But since this is a punk rock story, and we were having a good time, it was fated to come to a premature end. Some tool came out and told us we couldn't drink in the alley anymore (Reason #3) and we all grudgingly went inside in time to catch Texas Terri Bombe (Reason #4). (I'm not even going to mention the other bands that played since I didn't see them, nor do I want add to their delusional belief that they contributed to something meaningful and important.) I bought an overpriced drink (Reason #5) and watched the show. Because Texas Terri is like a legend, she got special treatment (Reason #6) and played an extra long set. However, the difference between being like a legend and being an actual legend is pretty fucking big and my mind went elsewhere for a while.

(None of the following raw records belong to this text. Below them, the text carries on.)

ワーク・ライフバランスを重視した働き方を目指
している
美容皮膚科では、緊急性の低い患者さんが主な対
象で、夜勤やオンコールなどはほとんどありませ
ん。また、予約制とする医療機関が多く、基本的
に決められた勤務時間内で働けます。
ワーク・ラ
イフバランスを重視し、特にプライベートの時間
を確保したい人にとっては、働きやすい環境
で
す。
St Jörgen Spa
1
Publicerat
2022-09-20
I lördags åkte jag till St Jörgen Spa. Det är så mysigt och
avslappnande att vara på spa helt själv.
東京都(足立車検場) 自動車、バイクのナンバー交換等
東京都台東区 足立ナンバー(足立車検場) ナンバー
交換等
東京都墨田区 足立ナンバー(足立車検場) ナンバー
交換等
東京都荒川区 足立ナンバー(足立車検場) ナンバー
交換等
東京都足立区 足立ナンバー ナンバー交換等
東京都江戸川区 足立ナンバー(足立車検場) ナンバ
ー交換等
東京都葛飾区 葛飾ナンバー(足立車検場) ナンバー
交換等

I started thinking about some of my favorite moments at the Garage and this is the list I came up with: the Stitches the night the Rezillos were in town, the Humpers (!), the Flipside benefit, the night the Briefs played with the Von Steins, steaming up the windows of my truck between sets, Rusty Monday's birthday party, whenever Erin Duffy the bartender extraordinaire was working, any night I could look around and count more friends than strangers. That's not a bad list even though the sound consistently sucked (Reason #7) and the bands were consistently screwed (Reason #8).

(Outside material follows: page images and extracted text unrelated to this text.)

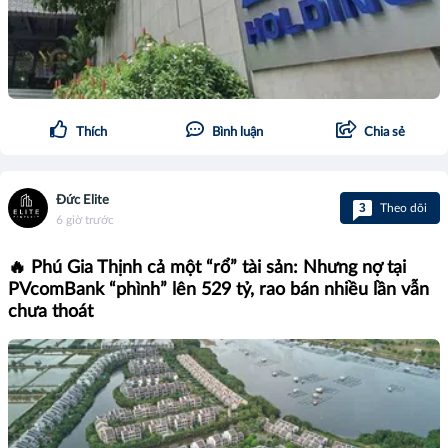
Thích
Bình luận
Chia sẻ
Đức Elite
3
Theo dõi
6 giờ trước
🔥 Phú Gia Thịnh cả một “rổ” tài sản: Nhưng nợ tại
PVcomBank “phình” lên 529 tỷ, rao bán nhiều lần vẫn
chưa thoát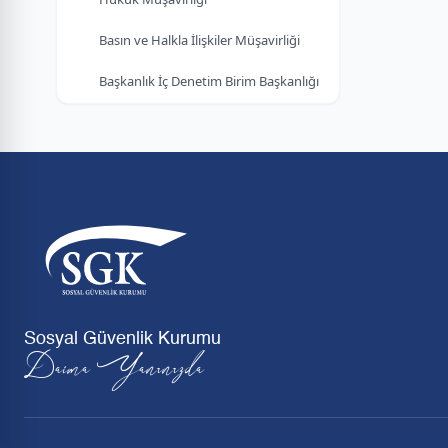
Basın ve Halkla İlişkiler Müşavirliği
Başkanlık İç Denetim Birim Başkanlığı
Sosyal Güvenlik Kurumu
Daima Yanınızda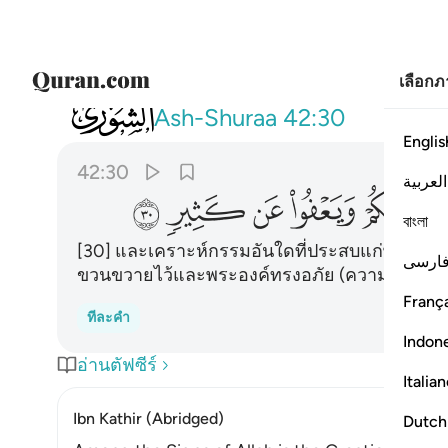
เลือก
042
وما اصابكم من مصيبة فبما كسبت ايديكم و
Ash-Shuraa
42:30
Englis
42:30
العربية
ﳒ
ﳓ
ﳔ
ﳕ
ﳖ
বাংলা
[30] และเคราะห์กรรมอันใดที่ประสบแก่พวกเจ้า ก็
ارسی
ขวนขวายไว้และพระองค์ทรงอภัย (ความผิดให้) 
França
ทีละคำ
Indon
อ่านตัฟซีร์
Italia
Ibn Kathir (Abridged)
Dutch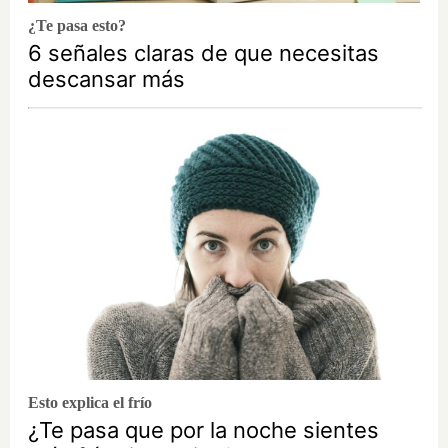
¿Te pasa esto?
6 señales claras de que necesitas
descansar más
Esto explica el frío
¿Te pasa que por la noche sientes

To Texas Terri's credit, she closed out her set with some covers, which were preferable to her own songs, and the Tyrades took the stage. The Tyrades are from Chicago and they just released a self-titled full-length on Broken Rekids, which you should buy right now . They're a four-piece punk rock outfit with a ferocious lead singer who looks like Pat Benatar's guttersnipe sister and sounds like Alice Bag. She nailed her feet to the floor and went crazy, yelping and yowling like a cat in heat. The guitar players, Jimmy Hollywood and Robert Miscellaneous, towered over Jenna on the tiny little stage (Reason #9). Jimmy slashed away at his guitar, slamming down jangly riffs and spastic hooks. Robert's bass playing was big, boss, and super clean - a direct counterpoint to the strangled-cat sounds screeching out of the guitar. Dave Unlikely from the Trailer Park Tornadoes pounded out the beats. Put together they had an edgy, menacing sound that was more than slightly sinister. ("Cut Your Feet Off," "Same Sex Killers," "Plastic Bag Baby.") I'd only had the record a week, but once their songs got their menacing little hooks into me, they wouldn't let go. The Tyrades laid down a tight, blistering, fifteen-minute set that ended when Jimmy picked up his guitar and drove it neck-first into the stage, smashing it to pieces.

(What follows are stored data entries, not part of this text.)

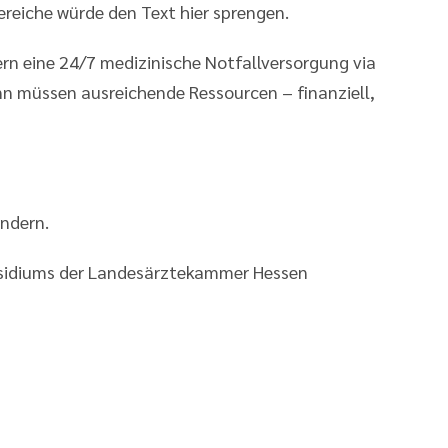
ereiche würde den Text hier sprengen.
ern eine 24/7 medizinische Notfallversorgung via
ann müssen ausreichende Ressourcen – finanziell,
ndern.
äsidiums der Landesärztekammer Hessen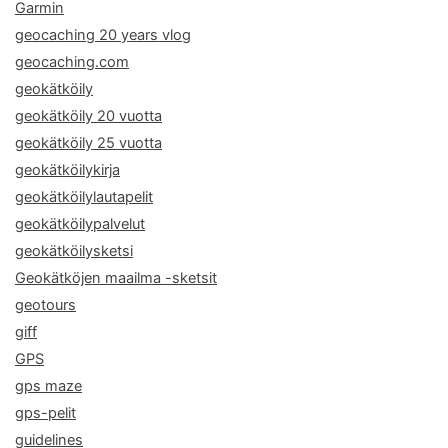
Garmin
geocaching 20 years vlog
geocaching.com
geokätköily
geokätköily 20 vuotta
geokätköily 25 vuotta
geokätköilykirja
geokätköilylautapelit
geokätköilypalvelut
geokätköilysketsi
Geokätköjen maailma -sketsit
geotours
giff
GPS
gps maze
gps-pelit
guidelines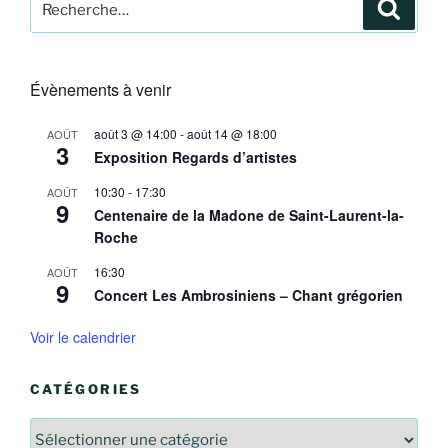
Recher
pour
:
Évènements à venir
août 3 @ 14:00
-
août 14 @ 18:00
AOÛT
3
Exposition Regards d’artistes
10:30
-
17:30
AOÛT
9
Centenaire de la Madone de Saint-Laurent-la-
Roche
16:30
AOÛT
9
Concert Les Ambrosiniens – Chant grégorien
Voir le calendrier
CATÉGORIES
Catégories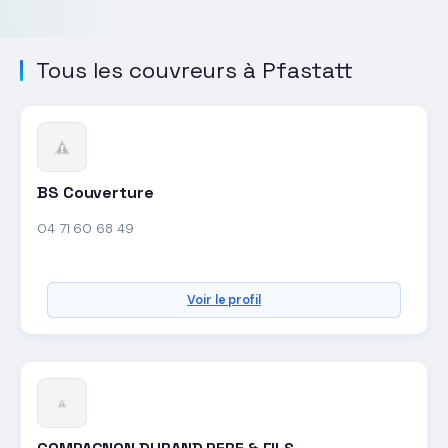
Tous les couvreurs à Pfastatt
BS Couverture
04 71 60 68 49
Voir le profil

San Pedro's Toys That Kill wrapped up the show with a sloppy, raucous, noise-filled set reminiscent of an alcohol-addled and drug-fueled jam session. ("Yo, $, I thought you liked TTK?" Oh, but I do, I like them very much, just bear with me a minute.) They played one fifteen-minute song (I think it was "Season Finale" but I'm not really sure) that was more like a series of loops with Chachi and Little Jimmy carrying the rhythms and Todd and Sean committing the musical equivalent of tagging the walls with their piss. It was awesome.

The crowd just kind of stood there wondering what was happening. I wish I could have been onstage to see their confusion and then anger as they slowly came to grips that this was the last song by the last band for the last show at the Garage and this was all they were going to get: fucking noise. About ten minutes into the song Todd propped his guitar against the amp and walked off the stage. A few minutes later Sean did the same thing. Chachi followed a few minutes later, leaving Little Jimmy to soldier on while the abandoned instruments spurted feedback. The message could not have been any clearer: Fuck you. So good-bye and good riddance, Garage. (And while you're at, why don't you take the clubs on Sunset with you?) There will be no tears, no heartfelt farewells for you. My only regret is the place is still standing, and that is Reason #10 why I will not miss the Garage.